A Massive Tanker Speaks Volumes About American Crude Oil Exports
By Richard Murphy, Product Manager
Something historic recently happened along the Texas coast: Anne, the Euronav-owned VLCC crude oil tanker, tested the waters by the Occidental Ingleside Energy Center Terminal at the Port of Corpus Christi. Anne, the largest tanker to dock in a Gulf of Mexico port to date, is capable of carrying around 2 million barrels of crude oil.
What makes this event particularly notable is that it demonstrates the push under way by the U.S. to become a major crude exporter, a status it hasn’t held for decades. Even though the U.S. currently consumes more oil than it produces, it’s now exporting significant volumes of crude, much of which is light, low-sulfur crude from the Permian Basin. Because U.S. refineries are optimized for heavy, high-sulfur crude, it’s actually more economical to sell the oil to refineries in Asia and other countries that are optimized for light, sweet crude than it is to refine and sell the output domestically.

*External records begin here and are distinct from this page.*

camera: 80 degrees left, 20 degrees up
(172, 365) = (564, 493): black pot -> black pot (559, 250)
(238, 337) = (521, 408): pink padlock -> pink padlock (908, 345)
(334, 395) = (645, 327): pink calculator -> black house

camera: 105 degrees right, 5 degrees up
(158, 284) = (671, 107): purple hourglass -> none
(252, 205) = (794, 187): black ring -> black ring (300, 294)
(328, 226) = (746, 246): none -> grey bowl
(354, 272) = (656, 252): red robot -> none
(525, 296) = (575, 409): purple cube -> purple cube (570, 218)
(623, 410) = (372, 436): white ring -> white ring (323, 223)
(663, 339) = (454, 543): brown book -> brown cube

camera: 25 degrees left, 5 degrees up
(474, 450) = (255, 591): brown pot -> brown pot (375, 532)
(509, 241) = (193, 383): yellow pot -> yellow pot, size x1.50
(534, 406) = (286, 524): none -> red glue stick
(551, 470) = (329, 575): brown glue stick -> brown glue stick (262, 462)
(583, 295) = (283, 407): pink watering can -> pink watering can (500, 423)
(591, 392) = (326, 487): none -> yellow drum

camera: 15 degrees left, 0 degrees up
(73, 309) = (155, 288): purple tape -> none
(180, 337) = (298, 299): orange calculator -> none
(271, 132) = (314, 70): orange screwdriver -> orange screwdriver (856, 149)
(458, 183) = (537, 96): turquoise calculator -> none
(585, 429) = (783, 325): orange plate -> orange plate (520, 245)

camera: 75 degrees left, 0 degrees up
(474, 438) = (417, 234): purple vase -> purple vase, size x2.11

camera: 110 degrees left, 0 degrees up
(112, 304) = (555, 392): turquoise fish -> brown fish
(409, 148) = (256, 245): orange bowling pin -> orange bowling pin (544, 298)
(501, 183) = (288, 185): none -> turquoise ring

Additionally, as tanker sizes being handled by U.S. ports increase, it will make American exports even more competitive. Houston has traditionally been the port of choice for both imports and exports, though Corpus Christi is expanding, and the Anne’s trip signals the potential for further growth. While Anne’s visit is only the beginning, it shows that domestic producers have to be prepared – both for shipping greater volumes outside the country to meet global demand and for dealing with the new complexities this will bring.
In February of this year, U.S. crude oil exports exceeded 1 million Bbls a day, making it the world’s 13th-largest exporter of crude oil. With the increases in shale oil production, U.S. volume could possibly double in the next few years. Conceivably, the U.S. could vault higher and find itself on par with Kuwait and Nigeria in terms of total exports.
Exports of this level will present considerable challenges to an industry with systems designed for a time in which crude wasn’t exported from domestic fields and flows were always assumed to be toward Gulf Coast refineries. The change, which is still in its early stages, will have an enormous impact on crude marketing strategies, as well as the associated trading and hedging.